22 janeiro 2012

morro de saudade de você, mas aí eu finjo que não só para esquecer

e ela sorriu, mas não notei que seus olhos tivessem se alegrado

entre eu e você falta mentira

22 setembro 2011

Leia essas linhas. Não, não parei de escrever para viver, ao contrário do que imagina. Parei de viver para não escrever! Digo e espero qualquer reação. Continuo. Não me saíram as putas das letras para as ruas. Essas sim, pedras entortadas pelo tempo, pelos solados mais duros, estão a entrar cada vez mais nessa tinta. E ficam presas na fonte, molhadas de preto azul vermelho. E paro e de novo aguardo um esboço de semblante qualquer e nada. Todo o meu tempo de escrita foi manchado pelas cores da vida, moldado pelos martelos dos homens mais sujos, sujos e castos, eu os queria castos. Naquele tempo, apesar de viver eu escrevia, e podia colocar no papel cheiros da rua, de creolina minério e mijo. Sentia o suor da cidade durante o dia e recriava seus sabores quando recostava em meu leito. A cidade eram várias; eu indo de ponto a ponto, olhando para os portos como um recém-nascido, cego de luz, engasgado de vida e pronto para chorar ao primeiro tapa. Eram muitos os leitos e por mais que tentasse ocupá-los esbarrava sempre na rotina de recato e solidão consolidada, vontade de escrever e nada.

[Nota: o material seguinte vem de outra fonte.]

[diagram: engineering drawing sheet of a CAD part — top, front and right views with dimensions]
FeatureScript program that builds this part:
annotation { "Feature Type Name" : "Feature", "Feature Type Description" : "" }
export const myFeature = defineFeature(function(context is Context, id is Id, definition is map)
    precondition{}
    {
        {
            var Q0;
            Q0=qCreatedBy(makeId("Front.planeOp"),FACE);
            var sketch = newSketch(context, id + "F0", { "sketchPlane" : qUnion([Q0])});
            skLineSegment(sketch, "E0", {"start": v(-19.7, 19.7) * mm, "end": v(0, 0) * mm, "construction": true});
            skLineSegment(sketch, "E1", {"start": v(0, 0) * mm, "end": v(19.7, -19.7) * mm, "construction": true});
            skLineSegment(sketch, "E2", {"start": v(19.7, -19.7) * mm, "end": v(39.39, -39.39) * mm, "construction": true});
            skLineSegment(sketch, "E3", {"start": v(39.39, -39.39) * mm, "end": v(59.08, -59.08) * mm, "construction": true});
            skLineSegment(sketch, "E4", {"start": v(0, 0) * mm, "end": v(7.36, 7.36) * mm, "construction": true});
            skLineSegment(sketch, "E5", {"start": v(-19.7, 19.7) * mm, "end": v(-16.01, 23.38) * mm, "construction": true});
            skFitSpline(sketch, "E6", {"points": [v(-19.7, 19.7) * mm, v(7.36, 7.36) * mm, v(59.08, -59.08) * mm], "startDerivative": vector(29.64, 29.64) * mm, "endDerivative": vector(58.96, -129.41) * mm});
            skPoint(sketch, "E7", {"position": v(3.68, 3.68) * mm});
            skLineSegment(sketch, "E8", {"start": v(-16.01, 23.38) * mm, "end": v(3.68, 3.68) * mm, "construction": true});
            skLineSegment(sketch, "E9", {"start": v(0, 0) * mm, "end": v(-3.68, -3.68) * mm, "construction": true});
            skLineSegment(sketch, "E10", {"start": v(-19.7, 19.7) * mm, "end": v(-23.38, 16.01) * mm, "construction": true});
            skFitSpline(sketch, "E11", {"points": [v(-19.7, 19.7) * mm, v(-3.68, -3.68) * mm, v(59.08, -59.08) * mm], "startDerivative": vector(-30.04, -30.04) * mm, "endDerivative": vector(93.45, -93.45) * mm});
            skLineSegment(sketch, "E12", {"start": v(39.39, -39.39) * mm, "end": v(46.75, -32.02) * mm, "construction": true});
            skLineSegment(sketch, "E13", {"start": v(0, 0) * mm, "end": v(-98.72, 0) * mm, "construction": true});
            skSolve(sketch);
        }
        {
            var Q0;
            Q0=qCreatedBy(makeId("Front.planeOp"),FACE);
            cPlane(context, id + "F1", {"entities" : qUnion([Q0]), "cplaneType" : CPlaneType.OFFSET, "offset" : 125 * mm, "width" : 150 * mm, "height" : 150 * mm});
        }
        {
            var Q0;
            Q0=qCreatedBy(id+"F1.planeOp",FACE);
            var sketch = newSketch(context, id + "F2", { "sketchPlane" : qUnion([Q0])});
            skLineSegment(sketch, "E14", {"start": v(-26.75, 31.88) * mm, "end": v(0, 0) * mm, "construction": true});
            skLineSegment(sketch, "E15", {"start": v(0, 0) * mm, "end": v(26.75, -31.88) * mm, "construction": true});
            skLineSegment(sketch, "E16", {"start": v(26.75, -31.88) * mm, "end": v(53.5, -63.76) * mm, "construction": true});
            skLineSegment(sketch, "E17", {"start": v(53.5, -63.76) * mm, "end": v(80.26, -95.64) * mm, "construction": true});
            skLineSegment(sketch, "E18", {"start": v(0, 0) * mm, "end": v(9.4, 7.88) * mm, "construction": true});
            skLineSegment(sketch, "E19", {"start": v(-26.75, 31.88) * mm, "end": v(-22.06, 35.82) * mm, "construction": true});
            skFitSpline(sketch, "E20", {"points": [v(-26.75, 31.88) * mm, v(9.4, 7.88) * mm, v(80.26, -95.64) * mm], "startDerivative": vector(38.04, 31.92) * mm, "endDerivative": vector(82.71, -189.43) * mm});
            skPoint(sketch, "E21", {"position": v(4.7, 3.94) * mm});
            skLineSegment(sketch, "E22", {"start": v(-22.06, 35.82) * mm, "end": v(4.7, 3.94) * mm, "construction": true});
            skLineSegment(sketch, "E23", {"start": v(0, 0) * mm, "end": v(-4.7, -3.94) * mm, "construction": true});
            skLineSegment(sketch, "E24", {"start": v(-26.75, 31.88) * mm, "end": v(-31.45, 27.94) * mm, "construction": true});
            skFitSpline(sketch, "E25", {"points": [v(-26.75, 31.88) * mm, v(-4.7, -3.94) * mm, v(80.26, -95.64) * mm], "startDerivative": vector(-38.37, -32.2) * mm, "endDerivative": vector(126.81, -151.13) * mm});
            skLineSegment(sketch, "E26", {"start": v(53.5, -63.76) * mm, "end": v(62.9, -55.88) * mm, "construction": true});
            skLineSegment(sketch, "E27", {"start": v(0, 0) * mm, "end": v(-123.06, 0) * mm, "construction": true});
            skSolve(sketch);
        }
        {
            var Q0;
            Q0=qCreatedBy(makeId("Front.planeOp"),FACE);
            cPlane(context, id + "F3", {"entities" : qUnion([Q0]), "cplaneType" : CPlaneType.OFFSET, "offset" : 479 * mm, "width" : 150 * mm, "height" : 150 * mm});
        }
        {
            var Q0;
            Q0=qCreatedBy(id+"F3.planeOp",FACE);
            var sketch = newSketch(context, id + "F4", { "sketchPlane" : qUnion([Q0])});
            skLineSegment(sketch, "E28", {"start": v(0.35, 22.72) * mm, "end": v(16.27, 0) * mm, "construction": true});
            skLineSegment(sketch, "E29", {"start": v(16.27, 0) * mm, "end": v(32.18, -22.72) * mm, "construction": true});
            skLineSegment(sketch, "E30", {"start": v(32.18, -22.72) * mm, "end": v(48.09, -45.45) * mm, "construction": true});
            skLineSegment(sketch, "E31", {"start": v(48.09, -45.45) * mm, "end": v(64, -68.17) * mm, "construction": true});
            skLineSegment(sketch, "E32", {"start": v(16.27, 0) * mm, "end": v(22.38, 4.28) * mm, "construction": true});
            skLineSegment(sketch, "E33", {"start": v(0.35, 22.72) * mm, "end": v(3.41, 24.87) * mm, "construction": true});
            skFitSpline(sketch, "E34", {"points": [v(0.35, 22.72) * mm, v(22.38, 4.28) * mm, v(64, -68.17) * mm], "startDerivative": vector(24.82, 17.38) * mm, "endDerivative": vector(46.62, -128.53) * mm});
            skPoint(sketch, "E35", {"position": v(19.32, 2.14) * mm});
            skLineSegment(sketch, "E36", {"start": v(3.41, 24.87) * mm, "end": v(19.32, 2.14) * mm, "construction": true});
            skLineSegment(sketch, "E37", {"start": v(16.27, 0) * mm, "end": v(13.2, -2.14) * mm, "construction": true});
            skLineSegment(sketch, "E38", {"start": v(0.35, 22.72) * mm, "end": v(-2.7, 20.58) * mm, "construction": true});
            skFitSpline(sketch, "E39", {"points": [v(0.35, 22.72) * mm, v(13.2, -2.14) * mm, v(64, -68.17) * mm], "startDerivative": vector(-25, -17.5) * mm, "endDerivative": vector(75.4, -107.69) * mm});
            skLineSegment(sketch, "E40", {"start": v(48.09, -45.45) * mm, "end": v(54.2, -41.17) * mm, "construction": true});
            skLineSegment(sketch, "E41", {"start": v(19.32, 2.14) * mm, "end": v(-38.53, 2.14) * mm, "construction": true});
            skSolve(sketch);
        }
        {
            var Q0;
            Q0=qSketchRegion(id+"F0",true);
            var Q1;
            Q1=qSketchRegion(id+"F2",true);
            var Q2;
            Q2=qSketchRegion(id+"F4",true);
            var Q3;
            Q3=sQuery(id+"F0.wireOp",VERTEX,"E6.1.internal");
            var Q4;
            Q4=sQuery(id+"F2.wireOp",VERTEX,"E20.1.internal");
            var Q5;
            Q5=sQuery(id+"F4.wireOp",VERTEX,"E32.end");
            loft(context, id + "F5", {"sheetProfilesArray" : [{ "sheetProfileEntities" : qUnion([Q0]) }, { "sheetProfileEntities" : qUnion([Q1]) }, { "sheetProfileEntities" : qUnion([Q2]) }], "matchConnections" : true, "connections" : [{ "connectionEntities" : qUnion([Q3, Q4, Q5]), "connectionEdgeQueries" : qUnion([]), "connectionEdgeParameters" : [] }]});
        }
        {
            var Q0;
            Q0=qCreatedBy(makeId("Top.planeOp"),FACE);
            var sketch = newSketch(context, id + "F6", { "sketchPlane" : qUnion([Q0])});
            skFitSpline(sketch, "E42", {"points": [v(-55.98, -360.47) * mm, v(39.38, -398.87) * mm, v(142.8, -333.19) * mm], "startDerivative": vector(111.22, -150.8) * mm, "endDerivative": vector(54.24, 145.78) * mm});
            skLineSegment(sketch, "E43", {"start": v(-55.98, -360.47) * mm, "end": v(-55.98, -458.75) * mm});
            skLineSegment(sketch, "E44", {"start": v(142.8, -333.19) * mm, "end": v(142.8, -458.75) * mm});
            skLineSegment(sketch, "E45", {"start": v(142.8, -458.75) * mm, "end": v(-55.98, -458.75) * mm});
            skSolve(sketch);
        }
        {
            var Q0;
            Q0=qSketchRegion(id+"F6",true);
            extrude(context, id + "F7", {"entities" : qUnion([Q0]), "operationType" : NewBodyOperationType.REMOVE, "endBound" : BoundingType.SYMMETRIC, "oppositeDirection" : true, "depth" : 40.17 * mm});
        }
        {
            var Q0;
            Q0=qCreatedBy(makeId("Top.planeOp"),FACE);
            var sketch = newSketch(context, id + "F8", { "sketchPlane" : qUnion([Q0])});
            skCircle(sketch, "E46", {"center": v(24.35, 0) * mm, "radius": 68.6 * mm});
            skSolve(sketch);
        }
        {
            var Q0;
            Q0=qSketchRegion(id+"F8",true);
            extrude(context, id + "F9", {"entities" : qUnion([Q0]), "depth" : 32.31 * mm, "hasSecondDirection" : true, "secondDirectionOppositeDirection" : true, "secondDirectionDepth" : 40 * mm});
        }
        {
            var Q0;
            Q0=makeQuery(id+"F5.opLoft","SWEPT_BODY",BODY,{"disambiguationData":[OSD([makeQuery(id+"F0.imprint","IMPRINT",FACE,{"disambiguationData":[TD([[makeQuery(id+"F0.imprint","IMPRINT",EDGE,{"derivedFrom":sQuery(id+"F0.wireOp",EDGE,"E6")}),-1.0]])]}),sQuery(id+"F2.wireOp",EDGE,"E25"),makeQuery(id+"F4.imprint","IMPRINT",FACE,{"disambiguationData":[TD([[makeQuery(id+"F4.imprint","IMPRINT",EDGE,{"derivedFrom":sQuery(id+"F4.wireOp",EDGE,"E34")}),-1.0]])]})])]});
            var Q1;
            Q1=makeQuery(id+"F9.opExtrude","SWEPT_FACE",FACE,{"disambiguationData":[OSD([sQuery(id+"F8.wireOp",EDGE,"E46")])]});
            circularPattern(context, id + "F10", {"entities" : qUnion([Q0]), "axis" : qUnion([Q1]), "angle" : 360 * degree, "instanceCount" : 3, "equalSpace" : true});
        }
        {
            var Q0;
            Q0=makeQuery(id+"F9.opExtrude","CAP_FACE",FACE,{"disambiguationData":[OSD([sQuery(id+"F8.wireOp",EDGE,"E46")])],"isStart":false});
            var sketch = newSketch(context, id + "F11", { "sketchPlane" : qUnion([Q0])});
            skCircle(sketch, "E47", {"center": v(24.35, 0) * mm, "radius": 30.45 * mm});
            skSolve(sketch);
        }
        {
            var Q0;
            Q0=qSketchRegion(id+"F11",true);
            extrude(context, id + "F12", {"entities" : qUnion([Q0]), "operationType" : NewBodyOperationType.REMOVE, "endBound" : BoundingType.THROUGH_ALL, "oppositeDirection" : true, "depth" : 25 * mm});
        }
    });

Leia esse texto.

26 agosto 2010

Quanto de sol há na morena amarela que samba na roda sorrindo seus cabelos de leoa aos súditos animais que seguem em bando pelas cifras tortas com seus instrumentos surrados pelas mãos dóceis que em peles sopros e cordas somente imaginam sufocar o amor que lhes escorre pelos poros?

Por que não a idolatram e assim sambaria alegre aceitando lá-iá-lá-iás que lhe penetrariam os ouvidos e desceriam pelo ventre. Por que não não os acaricia ela e assim sentiriam versos subindo pelas pernas.

24 agosto 2010

ensaio versos em espanhol engulo a seco consoantes confundo bês com vês arrisco passos no escuro do seu tablado. mas me confundo todo não sei métrica cruzo as pernas em um traçado caótico prometo poemas que nunca serão lidos.

16 agosto 2010

entre as duas ou três coisas que meus pais não me ensinaram está a lição que diz respeito a esse blog: não transforme suas desilusões em textos medíocres.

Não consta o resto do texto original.